With a pivot from studying health inequalities (on which I have published reports in the past), I am studying how information influences adaptation and resilience in novel contexts. Deepening my existing expertise in this area, I have collected 40 qualitative interviews studying how disability affects people's ability to cope with climate change via information seeking. At the intersection of these two topics lie important questions: how does identity influence information seeking? Do prior experiences with disability make people more or less resilient in the face of climate disaster? With a twist on studying health inequalities, I am pursuing how information influences adaptation in novel contexts.

My article in Sociology Compass introduces a critical realist model of disability climate justice by synthesizing the relationships between the environmental features that disable, risk perception and information seeking, and adaptive capacity and resilience to climate change. In understanding the vulnerability and adaptive capacity of people with disabilities to climate change, this review synthesizes research on one of the U.S.’s largest minority communities with the goals of better understanding how vulnerable populations cope with climate change and integrating them into climate action and policy. Our teaching and learning guide in the same journal suggests ideas for implementing disability and climate change into the college curriculum. Student Research Assistants have been involved in this project from as co-authors, demonstrating my commitment to a lab model of mentoring the next generation of scholars.

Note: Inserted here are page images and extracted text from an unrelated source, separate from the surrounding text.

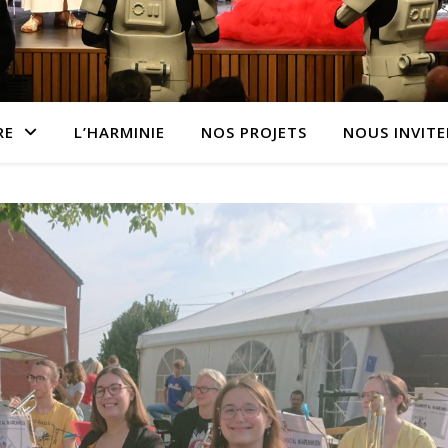
RE
L’HARMINIE
NOS PROJETS
NOUS INVITE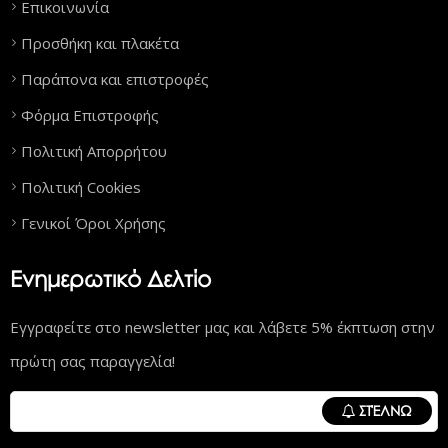
Επικοινωνία
Προσθήκη και πλακέτα
Παράπονα και επιστροφές
Φόρμα Επιστροφής
Πολιτική Απορρήτου
Πολιτική Cookies
Γενικοί Όροι Χρήσης
Ενημερωτικό Δελτίο
Εγγραφείτε στο newsletter μας και λάβετε 5% έκπτωση στην
πρώτη σας παραγγελία!
ΣΤΈΛΝΩ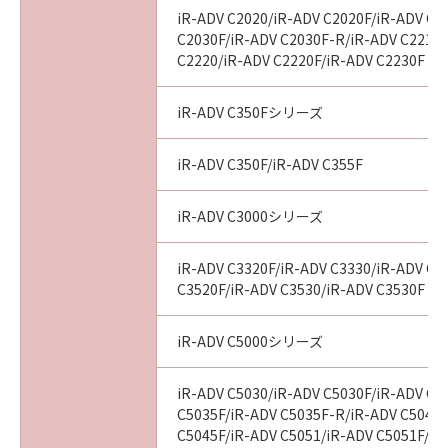
iR-ADV C2020/iR-ADV C2020F/iR-ADV C2
C2030F/iR-ADV C2030F-R/iR-ADV C2218F
C2220/iR-ADV C2220F/iR-ADV C2230F
iR-ADV C350Fシリーズ
iR-ADV C350F/iR-ADV C355F
iR-ADV C3000シリーズ
iR-ADV C3320F/iR-ADV C3330/iR-ADV C3
C3520F/iR-ADV C3530/iR-ADV C3530F
iR-ADV C5000シリーズ
iR-ADV C5030/iR-ADV C5030F/iR-ADV C5
C5035F/iR-ADV C5035F-R/iR-ADV C5045/
C5045F/iR-ADV C5051/iR-ADV C5051F/iR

Understanding the Generation of Knowledge: 

Methodological and Learning Research

My scholarship of teaching and learning and methodological work constitute a third branch of my research program, which seeks to understand how knowledge is generated. Advancing research on social science methodology is a natural extension of my research on knowledge inequality and previous work on reproducibility and transparency.

As a scholar employing large data sets in my research, I have conducted research on the challenges facing reproducible and open social science. Together with Jeremy Freese, I studied how institutions and research infrastructure constrain and enable efforts toward greater transparency in social science. We make numerous research-based recommendations for policy and institutional change at various levels to promote a healthy social science ecosystem. 

I've developed a new imputation method called REDI to empirically estimate continuous values for binned income data. I also published an open-access Stata package that researchers can download to implement the REDI method in their own work.

My scholarship of teaching and learning also explores the production of knowledge in SCU’s teacher-scholar model. An undergraduate collaborator and I studied how sociology faculty work with RAs in primarily undergraduate institutions, resulting in a paper describing the benefits and challenges of RA-faculty relationships and another that looks at the processes that are used to facilitate these faculty-directed research collaborations.